Im on the waiting list for an ethos now....can't wait. im hoping to hear from them this week about timeline!...


----------



## Cdn_Cracker (Oct 7, 2006)

Congrats!!!

I have had one for almost 3 years now. I ordered in it Aug 07 and received it in Jan 08. It is worth the wait!!!! Hopefully your wait won't be as long as mine was!!


----------



## jammers5 (Mar 26, 2010)

Have you heard a timeline yet? Sounds sweet and worth the price! I am on the waiting list for one of these:

DVM's "Zonkin' Yellow Screamer Mark II" Overdrive/Boost Pedal

Cheers, 

J5


----------



## danel59 (Jul 4, 2006)

I just ordered my second one ( I currently have a TLE that I have had for almost 3 years) Ordered the new one with the Classic/TLE switch. Time frame is somewhere between July and December of 2012

Dan


----------



## mhammer (Nov 30, 2007)

jammers5 said:


> Have you heard a timeline yet? Sounds sweet and worth the price! I am on the waiting list for one of these:
> 
> DVM's "Zonkin' Yellow Screamer Mark II" Overdrive/Boost Pedal
> 
> ...


Named, of course, after these: Screaming Yellow Zonkers - Wikipedia, the free encyclopedia


----------



## Sneaky (Feb 14, 2006)

I just sold mine. It was on the classifieds forever at $450-ish. Flipped it onto E bay a couple weeks ago with a $849 BIN and it was sold in two hours. 

:banana:

Great pedals, but overkill for my needs. I've gone back to the Zendrive for those D tones.


----------



## Steve Adams (Dec 31, 2009)

yep timeline for mine is july 2012....Im hoping its going to be sooner. im going to keep emailing them to see if I can get bumped. the unit is great for me. I love my little 5w-20w amps and not having a tone stack keeps them easy to mod and work on. the ethos is a great preamp and has killer tone...its getting its permenant spot on my pedal board.

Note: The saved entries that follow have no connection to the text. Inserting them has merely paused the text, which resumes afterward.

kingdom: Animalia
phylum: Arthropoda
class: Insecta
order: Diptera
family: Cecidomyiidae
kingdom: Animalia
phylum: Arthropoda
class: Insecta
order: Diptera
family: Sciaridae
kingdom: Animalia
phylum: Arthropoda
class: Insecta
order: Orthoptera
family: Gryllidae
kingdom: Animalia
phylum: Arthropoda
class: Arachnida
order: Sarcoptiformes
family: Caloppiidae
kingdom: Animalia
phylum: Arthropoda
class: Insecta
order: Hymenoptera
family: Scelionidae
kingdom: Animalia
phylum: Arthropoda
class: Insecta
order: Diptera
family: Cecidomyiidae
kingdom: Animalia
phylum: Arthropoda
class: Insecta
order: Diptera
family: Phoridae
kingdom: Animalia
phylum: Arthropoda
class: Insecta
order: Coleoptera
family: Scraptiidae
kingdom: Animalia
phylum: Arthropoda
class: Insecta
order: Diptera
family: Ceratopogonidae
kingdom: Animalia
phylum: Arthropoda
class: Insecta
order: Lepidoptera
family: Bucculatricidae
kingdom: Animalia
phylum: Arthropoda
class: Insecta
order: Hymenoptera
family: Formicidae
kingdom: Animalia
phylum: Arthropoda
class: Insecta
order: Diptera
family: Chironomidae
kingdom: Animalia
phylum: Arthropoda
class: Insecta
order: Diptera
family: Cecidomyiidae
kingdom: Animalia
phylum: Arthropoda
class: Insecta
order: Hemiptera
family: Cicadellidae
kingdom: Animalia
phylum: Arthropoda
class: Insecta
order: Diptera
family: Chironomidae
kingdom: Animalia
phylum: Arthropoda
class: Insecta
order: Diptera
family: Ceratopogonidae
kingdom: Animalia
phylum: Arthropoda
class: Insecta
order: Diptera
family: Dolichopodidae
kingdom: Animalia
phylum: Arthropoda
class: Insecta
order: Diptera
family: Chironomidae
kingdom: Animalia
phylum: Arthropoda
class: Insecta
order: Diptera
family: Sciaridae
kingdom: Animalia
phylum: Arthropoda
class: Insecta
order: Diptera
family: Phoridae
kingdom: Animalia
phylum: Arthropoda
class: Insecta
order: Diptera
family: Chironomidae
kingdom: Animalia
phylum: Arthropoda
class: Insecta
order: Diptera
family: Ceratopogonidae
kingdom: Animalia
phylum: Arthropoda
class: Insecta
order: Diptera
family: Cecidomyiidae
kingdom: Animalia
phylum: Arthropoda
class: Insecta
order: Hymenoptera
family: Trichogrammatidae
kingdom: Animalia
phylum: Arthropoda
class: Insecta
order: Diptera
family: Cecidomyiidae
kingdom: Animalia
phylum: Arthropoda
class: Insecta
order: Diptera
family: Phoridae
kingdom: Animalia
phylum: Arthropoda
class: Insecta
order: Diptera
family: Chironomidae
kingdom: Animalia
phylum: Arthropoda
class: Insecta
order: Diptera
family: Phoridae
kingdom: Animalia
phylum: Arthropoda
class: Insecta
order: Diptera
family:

Oh, and sneaky i never saw it there or I would have jumped on it!


----------



## Cdn_Cracker (Oct 7, 2006)

Wow... I am wondering if the Ethos will, like the Klon, start demanding a 4-figure sum on the used market soon?


----------



## Steve Adams (Dec 31, 2009)

im not sure, im locked into the 399 price plus 50 bucks for the TLE/REG. switch mod.

so, after I get mine, I hope so. super investment! ha ha.


----------



## danel59 (Jul 4, 2006)

I have seen two TLE/Classics on Ebay this week going for over $800 Cdn. I guess it could be interesting to see where it goes
price wise


----------



## Steve Adams (Dec 31, 2009)

I'm wondering if they have the "guts" covered.


----------



## jammers5 (Mar 26, 2010)

jammers5 said:


> Have you heard a timeline yet? Sounds sweet and worth the price! I am on the waiting list for one of these:
> 
> DVM's "Zonkin' Yellow Screamer Mark II" Overdrive/Boost Pedal
> 
> ...


Just got word my DVM's "Zonkin' Yellow Screamer Mark II is being built! Yippee! Can't wait to get it!

J5


----------



## Steve Adams (Dec 31, 2009)

yeawh! thats awsome for sure!...my timeline for my ethos is may to august 2012! woozers! but I need it!


----------